Task to carry out: Please find every line in the records below that contains the string "width" and copy each of those lines.

Records shown:
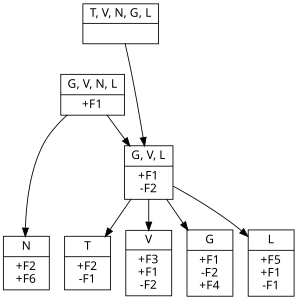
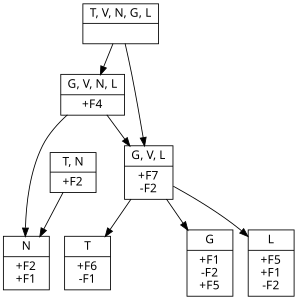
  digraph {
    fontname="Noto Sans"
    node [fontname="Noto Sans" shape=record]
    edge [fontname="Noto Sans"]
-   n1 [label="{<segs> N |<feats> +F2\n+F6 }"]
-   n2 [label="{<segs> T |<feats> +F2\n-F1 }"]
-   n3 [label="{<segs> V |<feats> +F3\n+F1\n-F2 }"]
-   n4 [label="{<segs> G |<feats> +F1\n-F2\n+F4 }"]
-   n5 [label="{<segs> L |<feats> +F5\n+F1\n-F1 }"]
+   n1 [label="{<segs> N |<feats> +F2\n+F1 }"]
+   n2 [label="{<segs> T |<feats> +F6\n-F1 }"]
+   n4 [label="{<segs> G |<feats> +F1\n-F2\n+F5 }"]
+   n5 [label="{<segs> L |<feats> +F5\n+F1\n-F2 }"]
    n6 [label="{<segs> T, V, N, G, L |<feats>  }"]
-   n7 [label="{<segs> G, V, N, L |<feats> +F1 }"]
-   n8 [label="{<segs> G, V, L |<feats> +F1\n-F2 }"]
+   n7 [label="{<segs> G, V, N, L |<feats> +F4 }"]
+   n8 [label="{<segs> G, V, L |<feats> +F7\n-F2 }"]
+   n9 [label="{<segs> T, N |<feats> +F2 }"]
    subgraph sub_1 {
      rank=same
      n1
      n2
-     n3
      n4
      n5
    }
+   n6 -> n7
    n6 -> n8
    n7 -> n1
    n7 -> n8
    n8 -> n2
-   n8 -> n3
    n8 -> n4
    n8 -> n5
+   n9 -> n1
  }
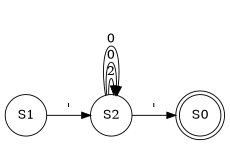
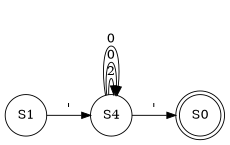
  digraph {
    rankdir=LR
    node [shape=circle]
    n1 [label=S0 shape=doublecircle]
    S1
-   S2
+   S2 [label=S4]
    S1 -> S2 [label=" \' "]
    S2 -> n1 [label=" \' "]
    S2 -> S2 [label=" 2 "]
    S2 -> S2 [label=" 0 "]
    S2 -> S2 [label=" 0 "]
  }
---
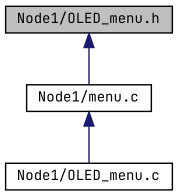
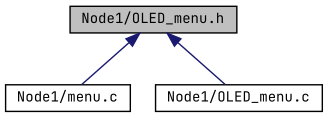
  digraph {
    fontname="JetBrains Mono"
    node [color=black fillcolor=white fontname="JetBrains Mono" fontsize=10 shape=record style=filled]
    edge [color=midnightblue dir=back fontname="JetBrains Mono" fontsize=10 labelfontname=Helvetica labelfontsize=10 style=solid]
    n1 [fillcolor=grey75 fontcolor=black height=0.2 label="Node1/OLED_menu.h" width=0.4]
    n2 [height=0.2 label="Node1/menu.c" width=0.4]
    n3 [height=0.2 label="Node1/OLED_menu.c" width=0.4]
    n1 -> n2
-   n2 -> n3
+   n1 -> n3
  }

Answer to the problem:
    n1 [fillcolor=grey75 fontcolor=black height=0.2 label="Node1/OLED_menu.h" width=0.4]
    n2 [height=0.2 label="Node1/menu.c" width=0.4]
    n3 [height=0.2 label="Node1/OLED_menu.c" width=0.4]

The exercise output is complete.